Taylor Hawkins tribute concert review – stars unite to honour the late Foo Fighters drummer

Wembley Stadium, London
An eclectic lineup of musicians makes this a curious bombardment of music – but Dave Grohl, his voice cracking with emotion, is the real star of the show

Eight years ago, Dave Grohl expounded on his famous sense of goodwill and musical fraternity to the Guardian. If the Foo Fighters were playing a festival, he said, he made a point of touring the other artists’ dressing rooms, bottle of whisky in hand. “I don’t give a shit,” he said, “you could be Demi Lovato or the fucking drummer from Pantera, I don’t care – let’s have a drink.”

Clearly, this is an attitude that Grohl shared with the Foo Fighters’ late drummer, Taylor Hawkins. How else to explain the bill at the first of two tribute concerts organised in the wake of his death in March? It swerves wildly, serving up mainstream pop next to tricky prog rock, metal beside Britpop.

Mark Ronson performs a beautifully dreamy acoustic version of Valerie with Grohl’s daughter Violet on vocals. Then comes a video message from Billie Eilish, followed by AC/DC’s Brian Johnson singing Back in Black and Let There Be Rock with Metallica’s Lars Ulrich on drums. The surviving members of Rush perform the knotty instrumental YYZ on a stage that earlier saw Nile Rodgers doing David Bowie’s Let’s Dance with Queens of the Stone Age’s Josh Homme on vocals. Kesha delivers a killer cover of T Rex’s Children of the Revolution – her polite “thank you” at the end is so at odds with the rawness of her performance that it is greeted with a ripple of laughter – and Supergrass barrels through Alright. Hawkins, it seems, loved them all.

Kesha performing at the Taylor Hawkins tribute concert.
Kesha performing at the Taylor Hawkins tribute concert. Photograph: Kevin Mazur/MBC/PA

It’s a curious and curiously entertaining bombardment of music, with Grohl the linking factor. He turns up so often, in so many roles – playing bass with the Pretenders, and with Wolfgang Van Halen and the Darkness’s Justin Hawkins performing Hot for Teacher; providing vocals for a version of the Police’s Next to You with Stewart Copeland on drums – that you wouldn’t be surprised if he appeared behind the counter in one of the food stalls, handing out nachos.

Occasionally it offers an object lesson in how the music tastes and cultural inputs of American alt-rockers differ from those of their British fans. The audience seem cheerfully baffled by the appearance of Hawkins’ all-time favourite band, the James Gang, who have reformed specially for the occasion. The 1960s-70s power trio featured Joe Walsh, who would go on to join the Eagles, but the crowd give every impression of never having heard their proto-metal boogie rock.

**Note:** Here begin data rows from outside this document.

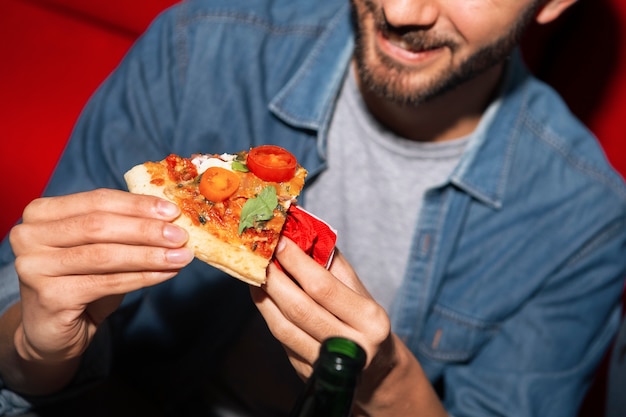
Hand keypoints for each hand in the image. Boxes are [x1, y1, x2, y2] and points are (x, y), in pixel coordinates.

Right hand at [9, 189, 192, 364]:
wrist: (52, 331)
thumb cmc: (80, 281)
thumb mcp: (99, 247)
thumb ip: (124, 228)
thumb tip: (171, 218)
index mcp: (42, 212)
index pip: (97, 200)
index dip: (137, 205)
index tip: (172, 211)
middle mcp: (30, 235)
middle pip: (99, 226)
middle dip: (146, 230)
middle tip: (181, 235)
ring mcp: (34, 266)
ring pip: (104, 255)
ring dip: (149, 255)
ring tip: (181, 256)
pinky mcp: (49, 296)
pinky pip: (106, 283)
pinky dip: (141, 277)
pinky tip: (165, 274)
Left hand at [250, 238, 394, 402]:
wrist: (377, 372)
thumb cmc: (365, 322)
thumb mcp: (360, 293)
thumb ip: (333, 265)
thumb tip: (302, 234)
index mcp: (370, 320)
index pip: (324, 287)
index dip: (297, 263)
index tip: (280, 242)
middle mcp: (352, 347)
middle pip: (299, 309)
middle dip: (274, 280)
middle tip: (258, 257)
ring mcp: (329, 367)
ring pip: (284, 329)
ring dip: (264, 299)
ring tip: (254, 276)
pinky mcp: (310, 377)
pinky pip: (283, 342)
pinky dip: (269, 317)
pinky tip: (263, 299)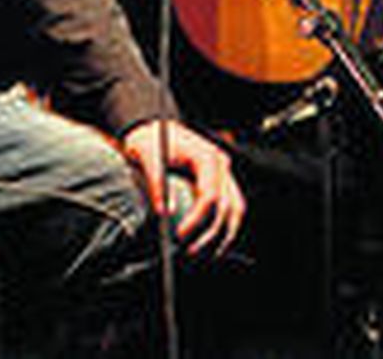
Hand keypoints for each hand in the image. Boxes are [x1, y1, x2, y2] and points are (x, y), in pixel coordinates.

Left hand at [122, 119, 245, 257]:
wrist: (156, 126)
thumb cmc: (151, 138)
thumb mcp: (147, 155)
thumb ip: (155, 182)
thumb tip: (164, 212)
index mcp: (207, 155)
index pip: (210, 195)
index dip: (197, 220)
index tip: (180, 236)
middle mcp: (222, 164)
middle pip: (227, 206)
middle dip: (211, 235)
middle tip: (191, 253)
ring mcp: (224, 173)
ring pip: (236, 210)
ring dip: (224, 236)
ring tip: (206, 256)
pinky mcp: (221, 182)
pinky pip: (230, 207)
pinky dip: (225, 227)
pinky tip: (212, 245)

Augmented by Grohl on drums, their hit Funk #49 sounds fantastic.

Sam Ryder with Brian May of Queen.
Sam Ryder with Brian May of Queen. Photograph: Kevin Mazur/MBC/PA

The audience are on safer ground with the surviving members of Queen, the first band Hawkins saw live. There’s no sign of current vocalist Adam Lambert: instead Eurovision star Sam Ryder – by Grohl’s account a late addition to the bill – delivers such a masterly version of Somebody to Love that you rather imagine Lambert watching at home, frantically scanning the terms of his contract.

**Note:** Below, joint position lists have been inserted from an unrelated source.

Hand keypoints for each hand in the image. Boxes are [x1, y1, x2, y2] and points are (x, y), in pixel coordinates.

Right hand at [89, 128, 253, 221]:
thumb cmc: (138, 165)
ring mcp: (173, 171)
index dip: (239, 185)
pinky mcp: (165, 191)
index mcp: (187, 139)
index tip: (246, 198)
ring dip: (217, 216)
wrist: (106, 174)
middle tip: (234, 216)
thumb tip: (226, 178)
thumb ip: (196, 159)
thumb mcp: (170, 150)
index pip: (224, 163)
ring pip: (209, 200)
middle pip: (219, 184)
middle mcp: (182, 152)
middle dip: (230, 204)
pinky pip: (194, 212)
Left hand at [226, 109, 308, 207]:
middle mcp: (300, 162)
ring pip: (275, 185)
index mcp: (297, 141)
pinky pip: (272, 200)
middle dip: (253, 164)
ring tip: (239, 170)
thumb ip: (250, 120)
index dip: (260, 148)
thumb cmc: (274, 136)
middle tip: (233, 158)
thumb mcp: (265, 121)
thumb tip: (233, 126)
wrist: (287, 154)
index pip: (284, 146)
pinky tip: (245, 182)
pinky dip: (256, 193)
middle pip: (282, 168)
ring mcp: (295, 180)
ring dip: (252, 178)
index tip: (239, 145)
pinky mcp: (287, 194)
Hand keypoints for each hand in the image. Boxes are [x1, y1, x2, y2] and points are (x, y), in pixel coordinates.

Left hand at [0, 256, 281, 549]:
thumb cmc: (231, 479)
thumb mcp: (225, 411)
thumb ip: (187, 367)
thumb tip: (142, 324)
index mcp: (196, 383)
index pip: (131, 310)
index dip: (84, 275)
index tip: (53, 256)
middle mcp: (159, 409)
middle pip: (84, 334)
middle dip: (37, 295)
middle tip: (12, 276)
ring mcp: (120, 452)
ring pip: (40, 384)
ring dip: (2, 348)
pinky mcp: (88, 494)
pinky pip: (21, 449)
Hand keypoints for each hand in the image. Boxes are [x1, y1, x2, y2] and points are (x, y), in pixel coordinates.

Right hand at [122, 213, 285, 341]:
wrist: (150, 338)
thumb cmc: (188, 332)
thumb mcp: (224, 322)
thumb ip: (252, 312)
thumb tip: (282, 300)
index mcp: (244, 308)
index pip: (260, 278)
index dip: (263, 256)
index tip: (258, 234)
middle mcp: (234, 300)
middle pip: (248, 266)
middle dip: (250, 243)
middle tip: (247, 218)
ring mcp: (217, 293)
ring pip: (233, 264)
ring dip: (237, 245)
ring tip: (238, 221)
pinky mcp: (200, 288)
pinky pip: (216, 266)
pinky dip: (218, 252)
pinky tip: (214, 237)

It ends with a set by the Foo Fighters themselves, augmented by a succession of special guests: drummers including Blink-182’s Travis Barker, 12-year-old internet sensation Nandi Bushell and Hawkins’ 16-year-old son Shane; Paul McCartney, who duets with Chrissie Hynde on a version of Oh! Darling and rampages his way through Helter Skelter.

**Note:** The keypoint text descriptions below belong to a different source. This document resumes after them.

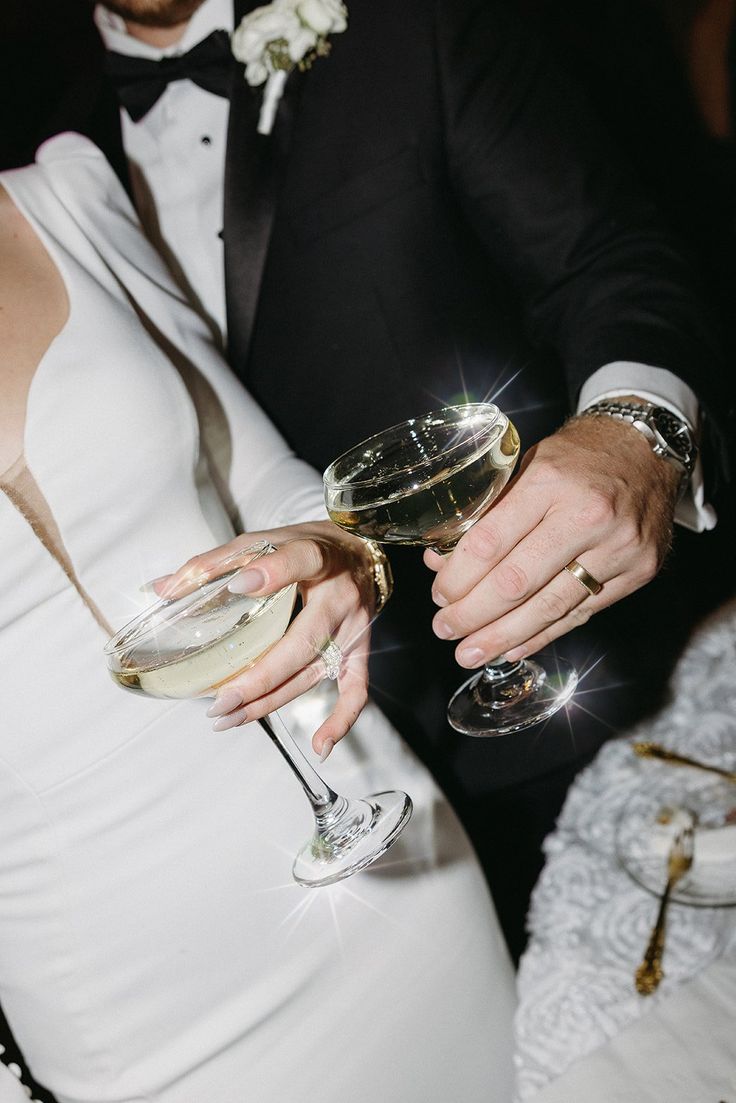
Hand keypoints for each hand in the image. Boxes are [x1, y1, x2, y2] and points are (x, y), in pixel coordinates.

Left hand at [155, 522, 377, 755]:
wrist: (362, 550)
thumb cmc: (307, 545)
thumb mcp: (265, 538)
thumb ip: (216, 562)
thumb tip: (162, 589)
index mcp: (319, 556)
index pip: (300, 560)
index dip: (273, 572)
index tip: (240, 583)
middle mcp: (340, 595)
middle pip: (302, 642)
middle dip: (259, 677)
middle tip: (219, 701)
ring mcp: (353, 627)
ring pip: (313, 672)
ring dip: (272, 702)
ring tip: (228, 718)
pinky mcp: (360, 649)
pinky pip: (356, 690)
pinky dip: (341, 721)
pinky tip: (319, 747)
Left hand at [424, 414, 680, 666]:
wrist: (650, 448)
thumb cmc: (580, 456)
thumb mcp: (528, 465)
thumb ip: (487, 512)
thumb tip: (441, 561)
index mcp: (550, 481)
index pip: (491, 542)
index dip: (459, 577)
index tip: (440, 595)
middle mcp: (587, 516)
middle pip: (517, 582)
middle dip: (473, 614)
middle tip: (445, 629)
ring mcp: (618, 548)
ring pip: (549, 607)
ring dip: (503, 636)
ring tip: (471, 653)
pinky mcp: (638, 572)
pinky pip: (580, 614)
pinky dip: (542, 635)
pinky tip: (513, 648)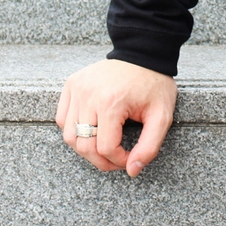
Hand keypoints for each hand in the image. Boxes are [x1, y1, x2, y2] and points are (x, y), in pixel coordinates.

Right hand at [55, 59, 177, 176]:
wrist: (144, 54)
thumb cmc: (155, 84)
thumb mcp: (162, 116)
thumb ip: (150, 146)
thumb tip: (132, 171)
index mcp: (112, 103)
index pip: (105, 148)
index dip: (118, 160)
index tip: (130, 158)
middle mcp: (89, 95)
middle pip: (84, 145)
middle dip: (101, 160)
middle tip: (117, 159)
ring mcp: (77, 88)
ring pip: (69, 136)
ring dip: (85, 147)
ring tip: (105, 145)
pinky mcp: (71, 84)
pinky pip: (62, 118)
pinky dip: (73, 130)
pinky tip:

But for all the assembled auxiliary star power, it’s hard to take your eyes off Grohl, who seems to be struggling. His voice cracks as he sings the intro to Times Like These and he turns away from the microphone, the crowd filling in for him, before wiping his eyes and collecting himself in time-honoured Dave Grohl style: “Come on,” he bellows, “you motherfuckers.” It’s an emotional shift that keeps occurring during their performance, which swings from overwhelming sadness to catharsis. Certainly, there’s a weird energy to These Days, on which the audience take up the refrain of “it’s alright” before Grohl kicks back in: “It’s easy for you to say it’s alright,” he howls.

He ends the show performing Everlong alone. The crowd sing along and intermittently provide a beat, as people are wont to do at huge stadium gigs, but again, there’s a strange emotional charge to it, as if the audience are urging Grohl along, willing him to get through it, which he does. Then the day’s entire strange cast take the stage together, leaving you in no doubt that Hawkins will be desperately missed.